The journal abbreviations should contain dot(s).

Comments on the Quality of English Language

Revision of a native English scientist is mandatory.

Author Response

Dear reviewers:

Thanks a lot for your comments to our manuscript titled “Applications of Cyclodextrin-based Drug Delivery Systems in Inflammation-related Diseases” (pharmaceutics-3452062). Those comments are very valuable and helpful for improving our manuscript. We have studied those comments carefully and revised our manuscript. We hope the revised version meet with approval. Revised portions are marked in red in revised manuscript. We tried our best to improve our manuscript and made some changes in the revised manuscript. These changes will not influence the content and framework of the paper. We did not list these changes but marked in red in the revised paper. We appreciate for editor and reviewers′ warm work earnestly, and hope that the revised manuscript will meet with approval.
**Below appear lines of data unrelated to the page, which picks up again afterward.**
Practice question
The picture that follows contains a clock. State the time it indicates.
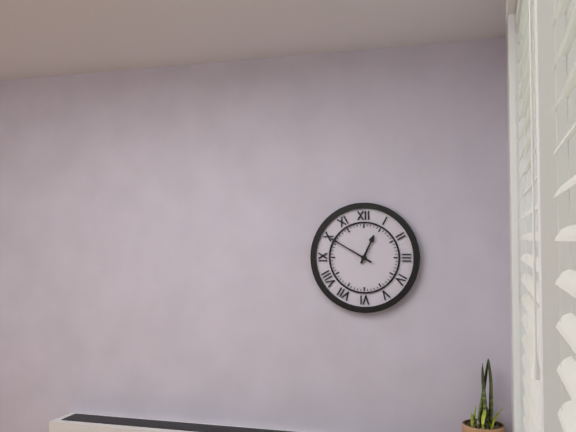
12:50
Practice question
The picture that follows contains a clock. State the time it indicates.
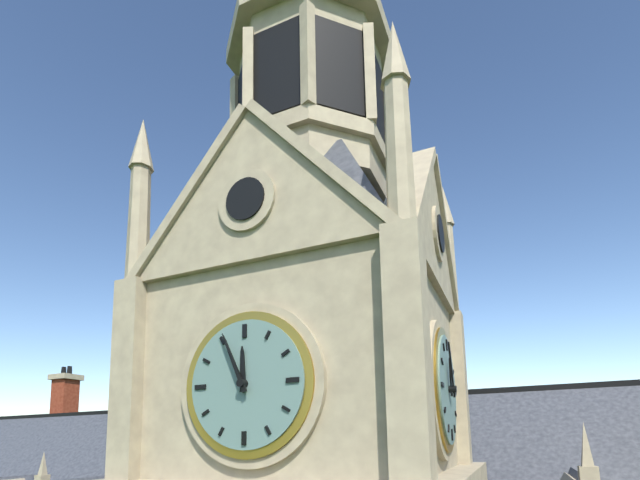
11:56
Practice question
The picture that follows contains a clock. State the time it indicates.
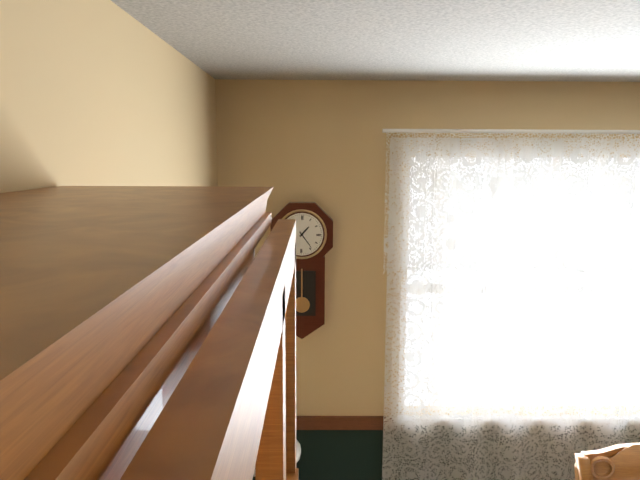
1:24
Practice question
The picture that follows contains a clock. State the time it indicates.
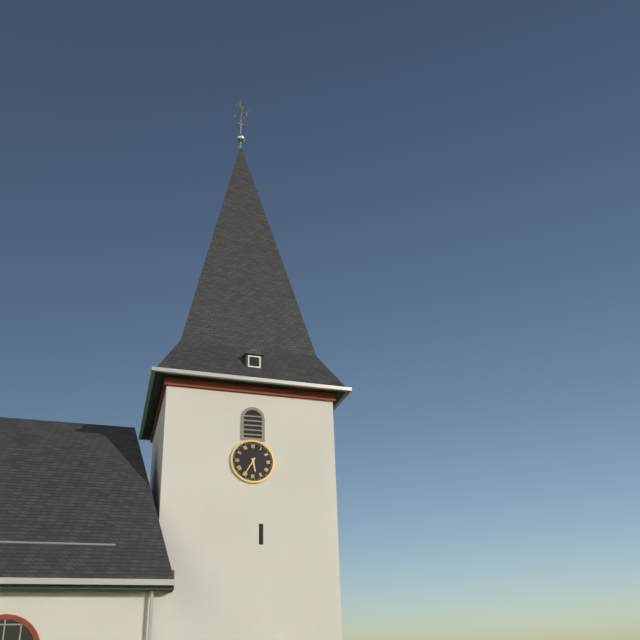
5:35
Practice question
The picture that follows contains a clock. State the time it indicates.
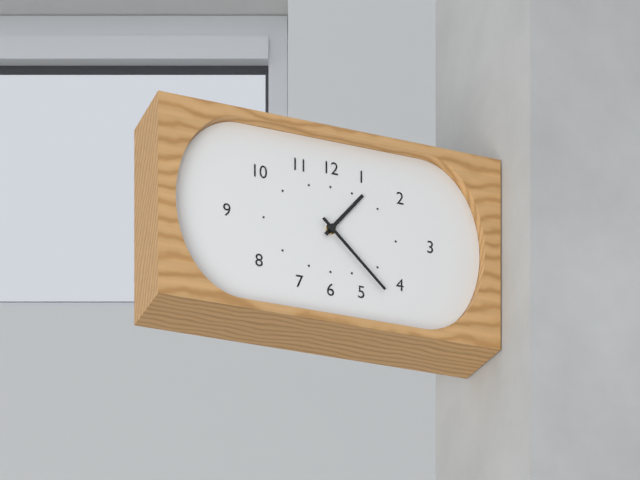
1:22
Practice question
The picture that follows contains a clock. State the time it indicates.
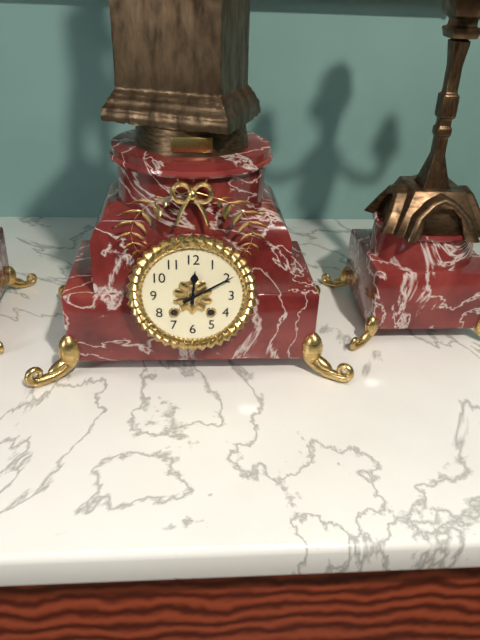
12:10
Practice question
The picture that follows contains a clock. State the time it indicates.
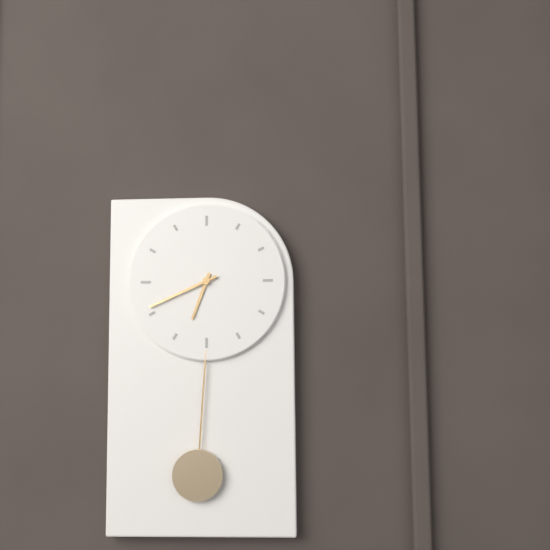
6:41
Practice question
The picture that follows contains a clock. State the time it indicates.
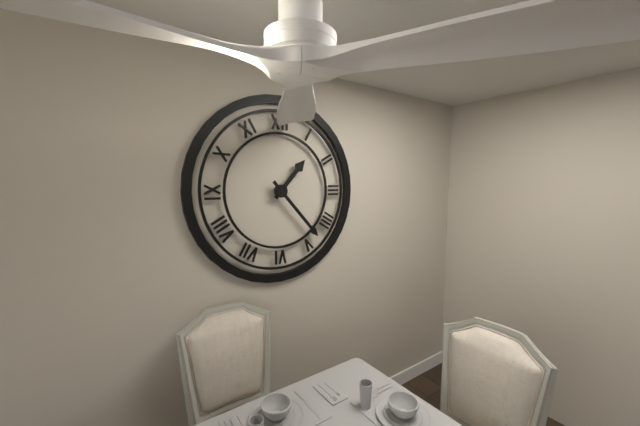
1:23
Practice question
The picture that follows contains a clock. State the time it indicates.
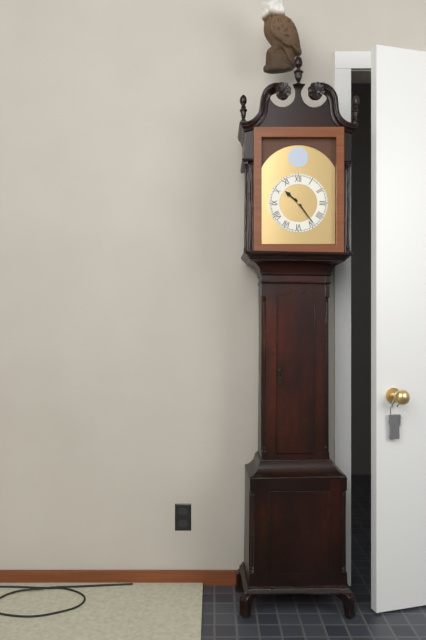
10:24
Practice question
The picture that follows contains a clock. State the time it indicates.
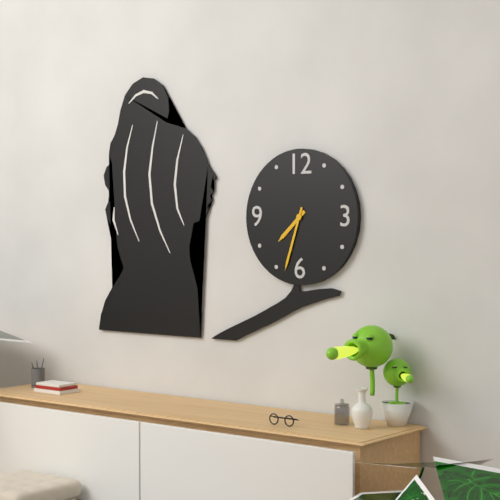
7:33
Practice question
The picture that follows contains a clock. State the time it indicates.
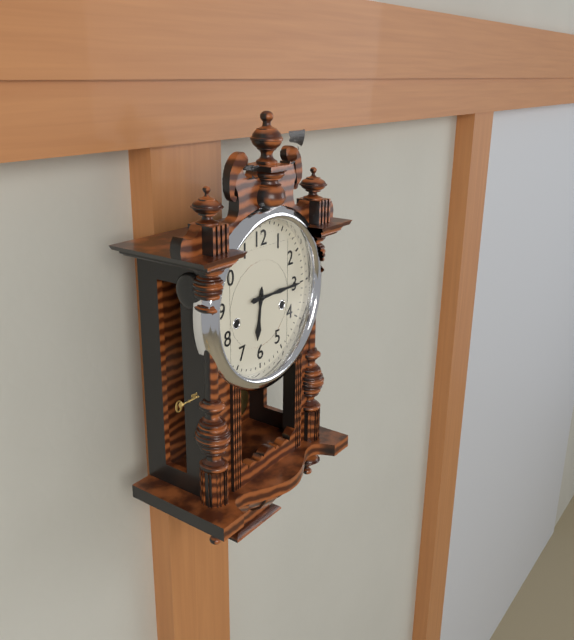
6:15
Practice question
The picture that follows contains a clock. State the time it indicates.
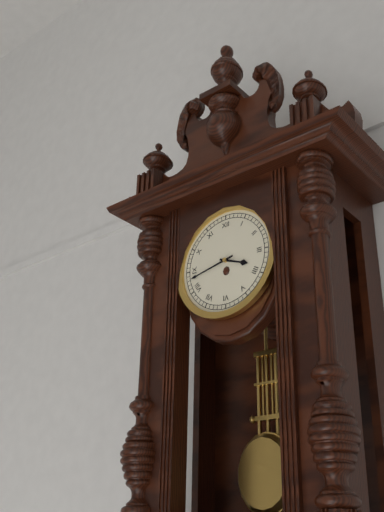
3:43
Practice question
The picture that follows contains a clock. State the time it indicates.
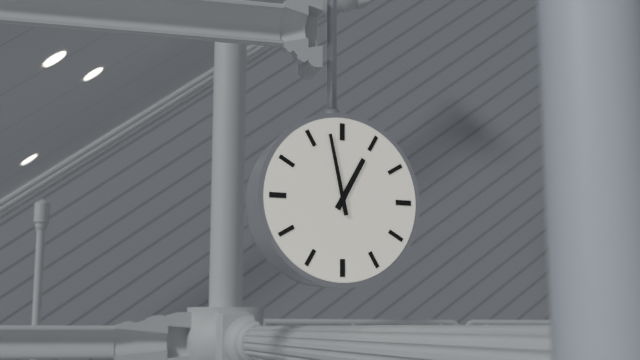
12:58
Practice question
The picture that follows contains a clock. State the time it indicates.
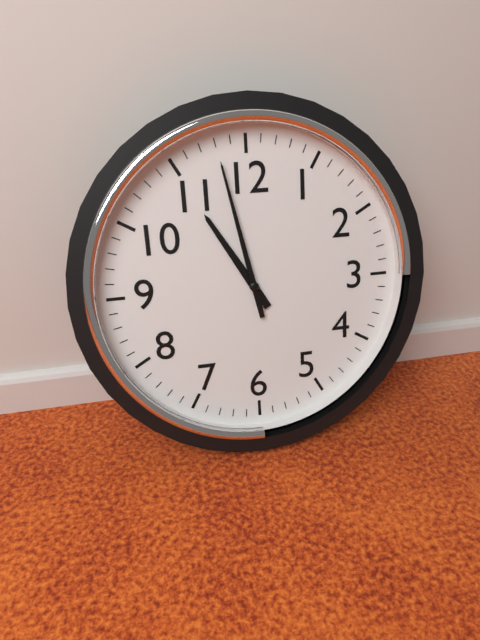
10:58
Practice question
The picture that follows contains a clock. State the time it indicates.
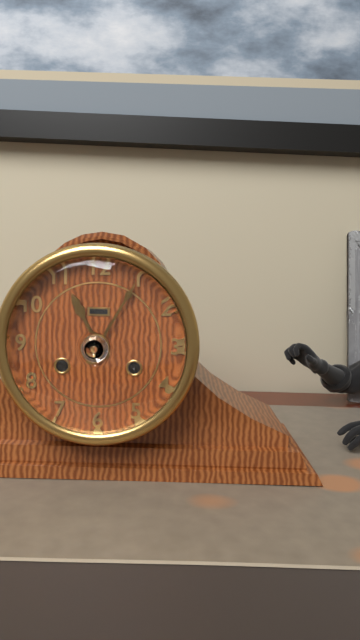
11:05
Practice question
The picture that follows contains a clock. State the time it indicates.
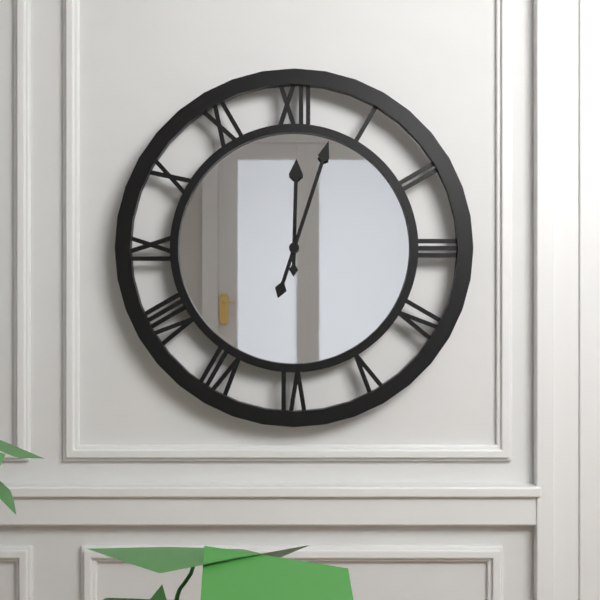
12:03
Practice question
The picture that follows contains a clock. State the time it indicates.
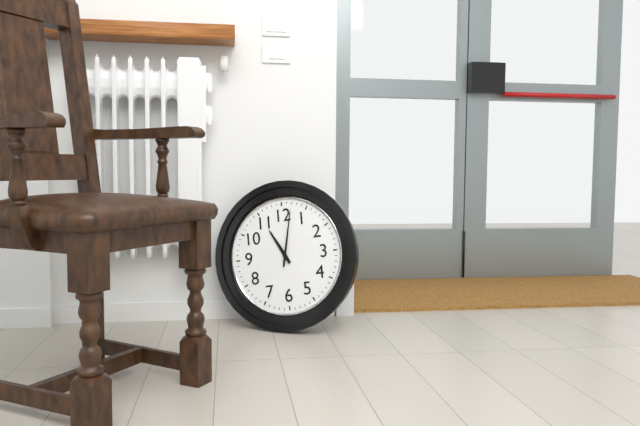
11:02
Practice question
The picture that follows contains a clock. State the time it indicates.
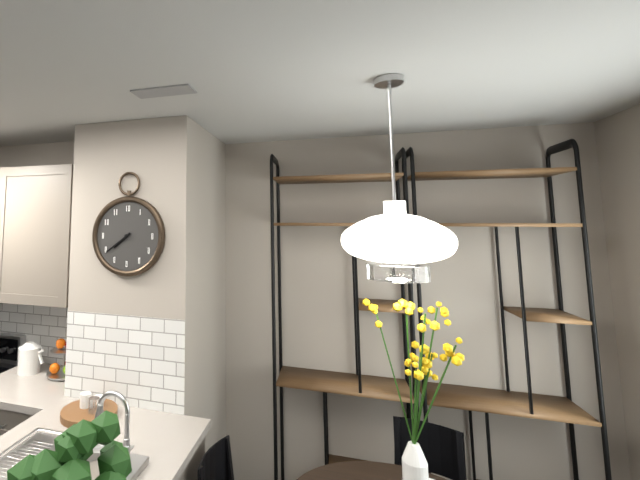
7:39
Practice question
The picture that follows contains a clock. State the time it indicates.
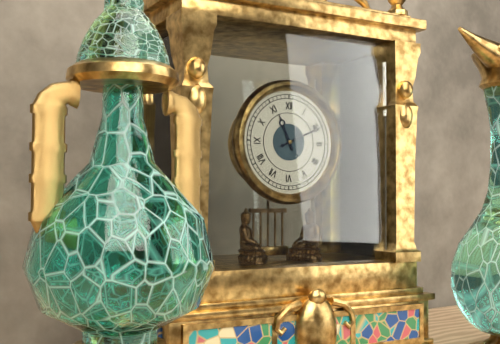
11:11
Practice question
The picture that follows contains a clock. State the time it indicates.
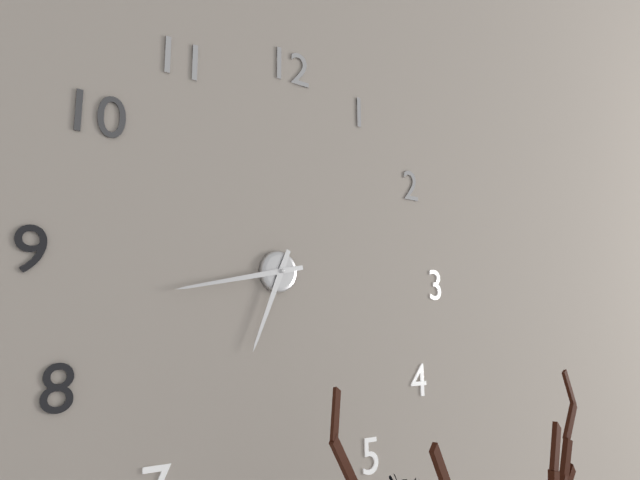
6:43
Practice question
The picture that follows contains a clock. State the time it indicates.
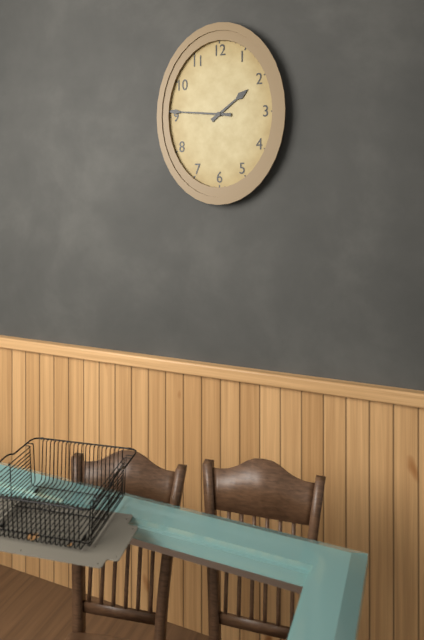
1:46
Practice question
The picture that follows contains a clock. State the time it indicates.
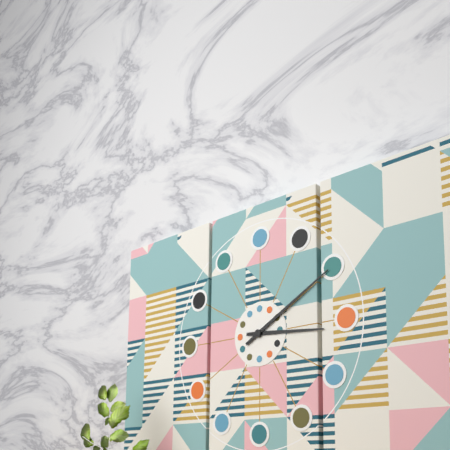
3:10
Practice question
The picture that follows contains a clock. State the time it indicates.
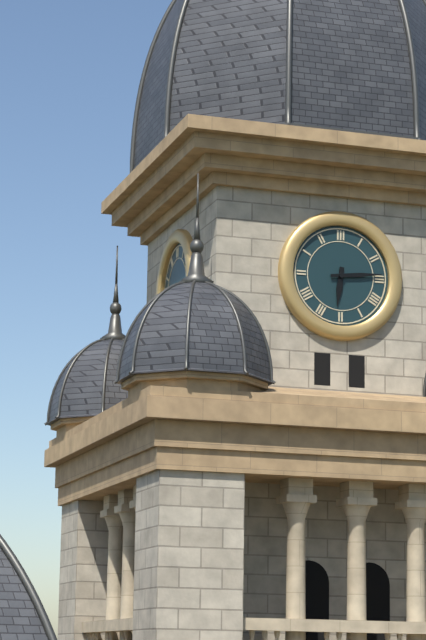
6:14
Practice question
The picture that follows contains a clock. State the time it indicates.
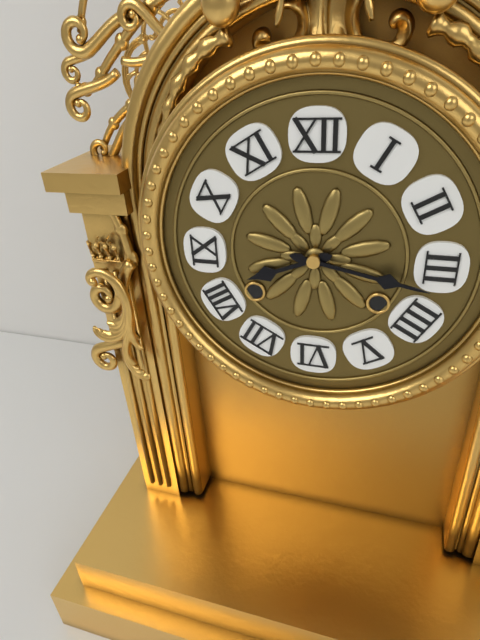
8:17
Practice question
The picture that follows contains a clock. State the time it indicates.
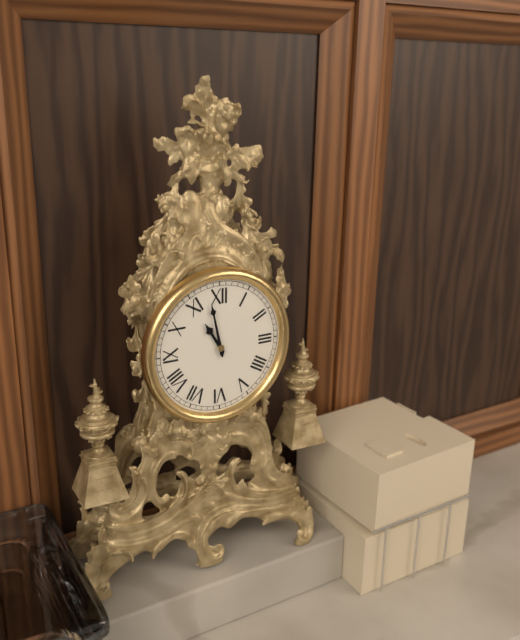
10:58
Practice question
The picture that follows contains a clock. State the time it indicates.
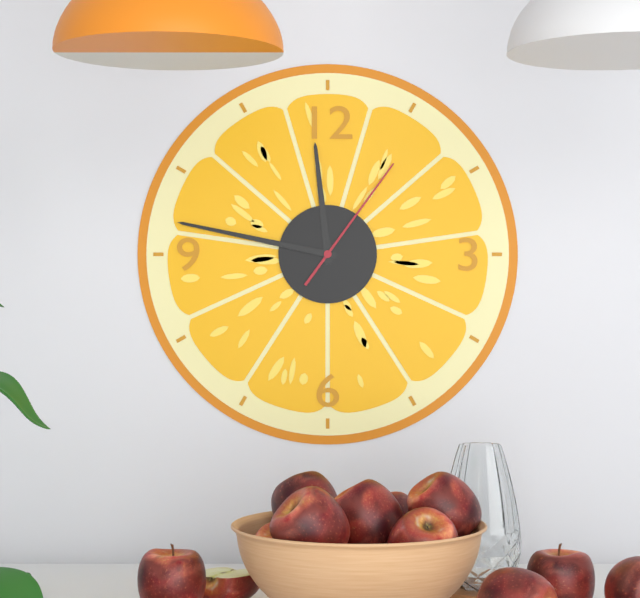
11:47:06
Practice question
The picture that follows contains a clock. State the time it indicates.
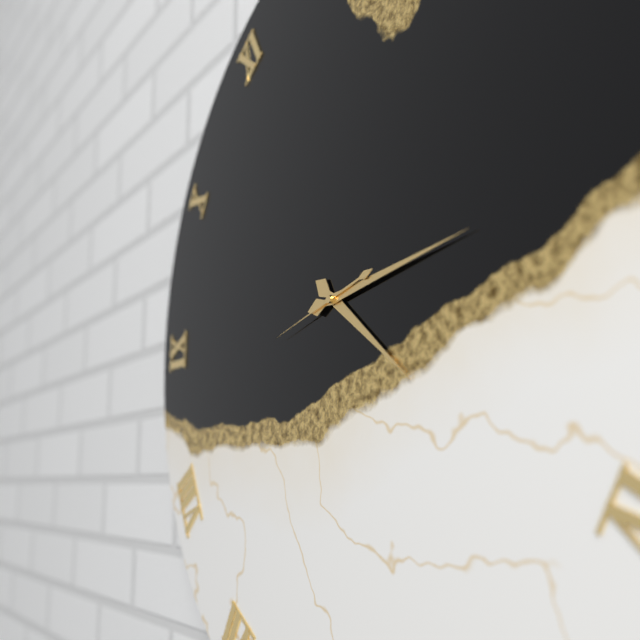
4:14:43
The responses to the reviewers′ comments are following

 

 

Reviewer #3:

 

Question 1: Although Dai and colleagues provide a commendable review on cyclodextrin-based anti-inflammatory drug delivery, the current version falls well short of publication standards. The manuscript requires extensive revisions because of the repetitive content and poor language, making it challenging for readers to extract essential information, even from the abstract.

 

Answer：

My sincerely appreciated the experts for your  advice. In terms of content, the text has been comprehensively restructured by removing of redundant sections and extraneous material unrelated to the themes. In terms of language, the language has been modified by native-speaking in revised manuscript. We did not list these changes but marked in red in the revised manuscript.

 

 

Question 2: The closing two sentences lack coherence and are especially difficult to comprehend.

 

Answer：

Thank you for your reminder and suggestion. According to your suggestion, we have rewritten the "Conclusion" of the manuscript, the changed part has been marked in red. The changes were followed.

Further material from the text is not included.